## EXERCISE BRIEF
A faithful copy is required. Print each line of the data exactly and omit the pictures.

## Hardware design source files
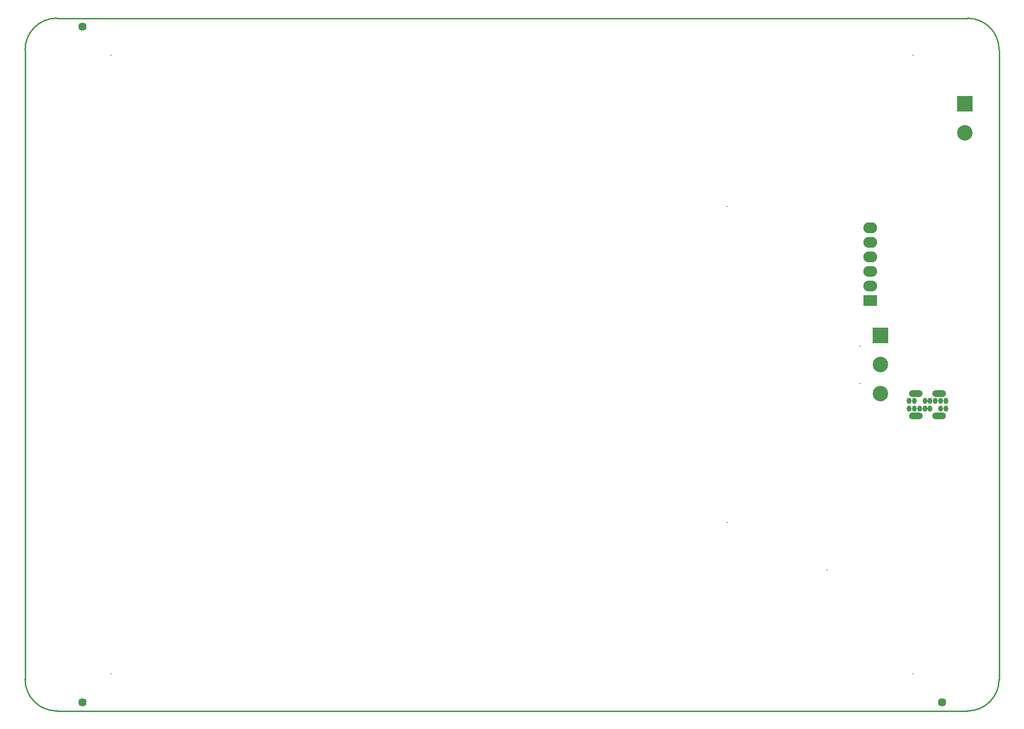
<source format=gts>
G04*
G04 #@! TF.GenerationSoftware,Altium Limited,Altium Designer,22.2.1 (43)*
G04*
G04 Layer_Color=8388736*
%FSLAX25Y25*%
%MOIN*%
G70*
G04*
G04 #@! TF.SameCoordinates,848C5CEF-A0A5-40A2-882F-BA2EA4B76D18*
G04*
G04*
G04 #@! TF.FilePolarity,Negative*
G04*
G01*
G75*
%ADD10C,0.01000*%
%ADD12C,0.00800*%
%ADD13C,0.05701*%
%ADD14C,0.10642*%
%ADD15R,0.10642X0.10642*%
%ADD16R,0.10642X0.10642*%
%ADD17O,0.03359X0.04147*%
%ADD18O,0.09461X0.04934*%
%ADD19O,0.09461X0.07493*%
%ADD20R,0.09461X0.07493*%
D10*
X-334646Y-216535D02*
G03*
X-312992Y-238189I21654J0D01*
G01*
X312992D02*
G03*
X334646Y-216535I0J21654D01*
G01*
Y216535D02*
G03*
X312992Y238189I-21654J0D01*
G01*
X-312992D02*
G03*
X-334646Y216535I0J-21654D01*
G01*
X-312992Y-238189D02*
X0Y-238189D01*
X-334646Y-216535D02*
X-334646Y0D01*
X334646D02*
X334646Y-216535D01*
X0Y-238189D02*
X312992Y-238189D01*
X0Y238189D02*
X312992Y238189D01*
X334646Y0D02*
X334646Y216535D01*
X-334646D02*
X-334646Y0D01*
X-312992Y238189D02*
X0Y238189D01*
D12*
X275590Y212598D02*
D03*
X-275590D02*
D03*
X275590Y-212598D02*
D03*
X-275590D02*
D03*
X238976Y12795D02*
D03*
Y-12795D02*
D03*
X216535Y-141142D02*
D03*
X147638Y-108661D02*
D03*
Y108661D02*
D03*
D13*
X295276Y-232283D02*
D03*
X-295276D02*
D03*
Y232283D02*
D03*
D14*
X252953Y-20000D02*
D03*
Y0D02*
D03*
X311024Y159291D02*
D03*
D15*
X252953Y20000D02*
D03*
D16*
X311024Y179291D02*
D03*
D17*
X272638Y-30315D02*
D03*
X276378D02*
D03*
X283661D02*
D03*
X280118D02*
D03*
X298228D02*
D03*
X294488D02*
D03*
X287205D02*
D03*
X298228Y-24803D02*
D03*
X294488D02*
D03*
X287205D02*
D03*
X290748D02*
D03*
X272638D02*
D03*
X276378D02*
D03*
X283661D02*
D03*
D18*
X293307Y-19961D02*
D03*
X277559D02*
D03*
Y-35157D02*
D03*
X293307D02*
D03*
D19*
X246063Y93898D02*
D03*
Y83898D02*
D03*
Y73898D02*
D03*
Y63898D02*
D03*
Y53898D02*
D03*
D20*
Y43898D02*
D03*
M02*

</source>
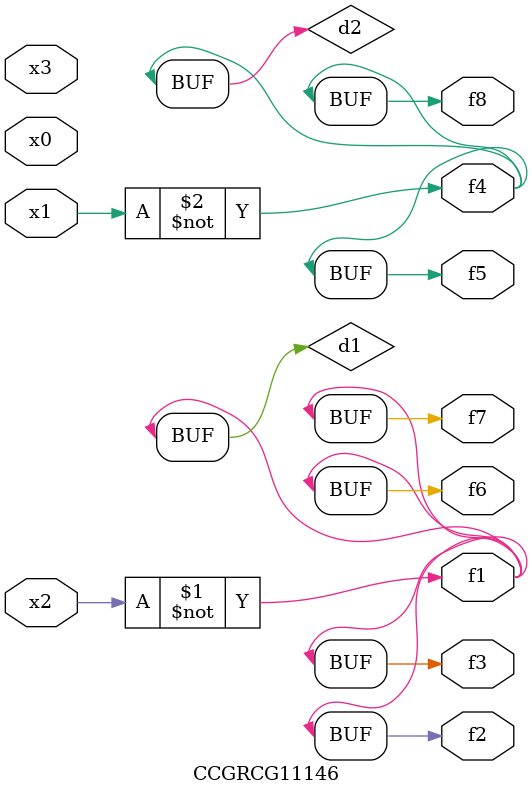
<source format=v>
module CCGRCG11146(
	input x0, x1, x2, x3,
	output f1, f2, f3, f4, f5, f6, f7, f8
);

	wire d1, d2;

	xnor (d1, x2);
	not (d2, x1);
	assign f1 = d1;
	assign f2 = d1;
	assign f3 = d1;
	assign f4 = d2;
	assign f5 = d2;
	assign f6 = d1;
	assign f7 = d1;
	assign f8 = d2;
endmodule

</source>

## OUTPUT FOR THIS EXERCISE
<source format=gts>
G04*
G04 #@! TF.GenerationSoftware,Altium Limited,Altium Designer,22.2.1 (43)*
G04*
G04 Layer_Color=8388736*
%FSLAX25Y25*%
%MOIN*%
G70*
G04*
G04 #@! TF.SameCoordinates,848C5CEF-A0A5-40A2-882F-BA2EA4B76D18*
G04*
G04*
G04 #@! TF.FilePolarity,Negative*
G04*
G01*
G75*
%ADD10C,0.01000*%
%ADD12C,0.00800*%
%ADD13C,0.05701*%
%ADD14C,0.10642*%
%ADD15R,0.10642X0.10642*%
%ADD16R,0.10642X0.10642*%
%ADD17O,0.03359X0.04147*%
%ADD18O,0.09461X0.04934*%
%ADD19O,0.09461X0.07493*%
%ADD20R,0.09461X0.07493*%
D10*
X-334646Y-216535D02*
G03*
X-312992Y-238189I21654J0D01*
G01*
X312992D02*
G03*
X334646Y-216535I0J21654D01*
G01*
Y216535D02*
G03*
X312992Y238189I-21654J0D01*
G01*
X-312992D02*
G03*
X-334646Y216535I0J-21654D01*
G01*
X-312992Y-238189D02*
X0Y-238189D01*
X-334646Y-216535D02*
X-334646Y0D01*
X334646D02*
X334646Y-216535D01*
X0Y-238189D02*
X312992Y-238189D01*
X0Y238189D02*
X312992Y238189D01*
X334646Y0D02*
X334646Y216535D01*
X-334646D02*
X-334646Y0D01*
X-312992Y238189D02*
X0Y238189D01*
D12*
X275590Y212598D02*
D03*
X-275590D02*
D03*
X275590Y-212598D02*
D03*
X-275590D02*
D03*
X238976Y12795D02*
D03*
Y-12795D02*
D03*
X216535Y-141142D02*
D03*
X147638Y-108661D02*
D03*
Y108661D02*
D03*
D13*
X295276Y-232283D02*
D03*
X-295276D02*
D03*
Y232283D02*
D03*
D14*
X252953Y-20000D02*
D03*
Y0D02*
D03*
X311024Y159291D02*
D03*
D15*
X252953Y20000D02*
D03*
D16*
X311024Y179291D02*
D03*
D17*
X272638Y-30315D02*
D03*
X276378D02*
D03*
X283661D02*
D03*
X280118D02*
D03*
X298228D02*
D03*
X294488D02*
D03*
X287205D02*
D03*
X298228Y-24803D02*
D03*
X294488D02*
D03*
X287205D02*
D03*
X290748D02*
D03*
X272638D02*
D03*
X276378D02*
D03*
X283661D02*
D03*
D18*
X293307Y-19961D02*
D03*
X277559D02*
D03*
Y-35157D02*
D03*
X293307D02*
D03*
D19*
X246063Y93898D02*
D03*
Y83898D02*
D03*
Y73898D02*
D03*
Y63898D02*
D03*
Y53898D02*
D03*
D20*
Y43898D02*
D03*
M02*

</source>
<source format=v>
module CCGRCG11146(
	input x0, x1, x2, x3,
	output f1, f2, f3, f4, f5, f6, f7, f8
);

	wire d1, d2;

	xnor (d1, x2);
	not (d2, x1);
	assign f1 = d1;
	assign f2 = d1;
	assign f3 = d1;
	assign f4 = d2;
	assign f5 = d2;
	assign f6 = d1;
	assign f7 = d1;
	assign f8 = d2;
endmodule

</source>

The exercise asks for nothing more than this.